判断下列三项陈述是否与下方关于 Elasticsearch 的阅读节选相符。每项回答“是”或“否”，并一字不差地引用节选中起决定作用的语句。
1. 主分片数在索引创建之后仍可修改。
2. 各种节点都包含协同功能，且该功能不能禁用。
3. 创建文档时若要让 ES 自动生成 ID，可以使用 PUT。

▶ [阅读节选]:

<<<<

Elastic Search Conception

Elastic Stack

  • Beats 数据采集
  • LogStash 数据转换
  • ElasticSearch 存储/索引/聚合
  • Kibana 数据可视化

节点角色

节点角色 配置+默认值
Master Eligible (主节点候选) node.master=true
Data node.data=true
Machine Learning node.ml=true && xpack.ml.enabled
Ingest(预处理) node.ingest=true
Coordinating only(只用于协同)
除 xpack 设置其他值全为 false;
各种节点都包含协同功能, 不能禁用;
用来处理收集数据.
  • 任何一个节点都了解集群中其他节点的节点, 可以转发请求到合适的节点;
  • 默认配置下, 任何节点都可以处理 HTTP查询 和 传输数据;

Data Node 持有:

  • Shards 数据
  • 集群元数据+索引元数据

Master Eligible Node 持有:

  • 集群元数据+索引元数据

https://www.elastic.co/guide/en/elasticsearch/reference/7.6/modules-node.html

分片

Primary Shard 主分片 Replica Shard 副本分片
For: 水平扩展. 各个主分片被分配到多台机器 For: 高可用. 为主分片拷贝.
主分片数在索引创建时确定, 之后不能修改. 可动态增减副本分片, 来调整可用性和读取性能.
  • 一个分片即一个 Lucene 实例;

状态查看 API

# 查看集群状态
GET /_cluster/health

# 查看节点列表
GET /_cat/nodes?v

# 查看分片列表
GET /_cat/shards?v

# 查看索引概况列表
GET /_cat/indices?v

# 查看改索引概况
GET /_cat/indices/movies?v

# 查看该索引的 Setting 和 Mapping
GET /movies

CRUD

  • 创建文档时让 ES 自动生成 ID, 需要使用 POST, PUT 必须指明 ID.
# get: 读取 by ID
GET /users/_doc/123
GET /users/_doc/234

# create: 只新建(ID不存在的文档)

>>>>

▶ [已存储的行]:

<<<<

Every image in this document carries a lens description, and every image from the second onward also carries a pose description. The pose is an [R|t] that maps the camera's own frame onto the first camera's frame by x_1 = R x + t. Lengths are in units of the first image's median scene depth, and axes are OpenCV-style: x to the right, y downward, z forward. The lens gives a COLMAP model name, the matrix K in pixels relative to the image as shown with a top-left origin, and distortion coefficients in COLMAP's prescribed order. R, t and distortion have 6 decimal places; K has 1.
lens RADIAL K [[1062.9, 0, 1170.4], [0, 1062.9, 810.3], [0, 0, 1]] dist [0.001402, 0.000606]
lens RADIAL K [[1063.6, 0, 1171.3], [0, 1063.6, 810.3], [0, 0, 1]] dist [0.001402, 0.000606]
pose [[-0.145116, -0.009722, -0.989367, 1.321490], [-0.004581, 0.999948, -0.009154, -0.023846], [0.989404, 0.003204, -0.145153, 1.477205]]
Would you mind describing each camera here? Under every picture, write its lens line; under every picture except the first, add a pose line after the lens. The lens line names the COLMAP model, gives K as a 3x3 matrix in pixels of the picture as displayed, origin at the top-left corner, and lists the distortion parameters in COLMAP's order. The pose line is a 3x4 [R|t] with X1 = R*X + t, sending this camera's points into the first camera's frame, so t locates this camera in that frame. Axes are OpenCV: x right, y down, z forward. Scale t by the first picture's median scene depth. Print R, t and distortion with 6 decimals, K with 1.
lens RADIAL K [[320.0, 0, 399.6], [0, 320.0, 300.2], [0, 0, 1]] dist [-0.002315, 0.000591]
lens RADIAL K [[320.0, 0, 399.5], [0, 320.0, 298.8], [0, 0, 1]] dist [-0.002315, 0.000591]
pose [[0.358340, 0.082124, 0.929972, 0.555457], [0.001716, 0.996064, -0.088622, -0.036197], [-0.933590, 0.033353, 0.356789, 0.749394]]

>>>>

▶ [练习结果]:
1. 否。“主分片数在索引创建时确定, 之后不能修改.”
2. 是。“各种节点都包含协同功能, 不能禁用;”
3. 否。“创建文档时让 ES 自动生成 ID, 需要使用 POST, PUT 必须指明 ID.”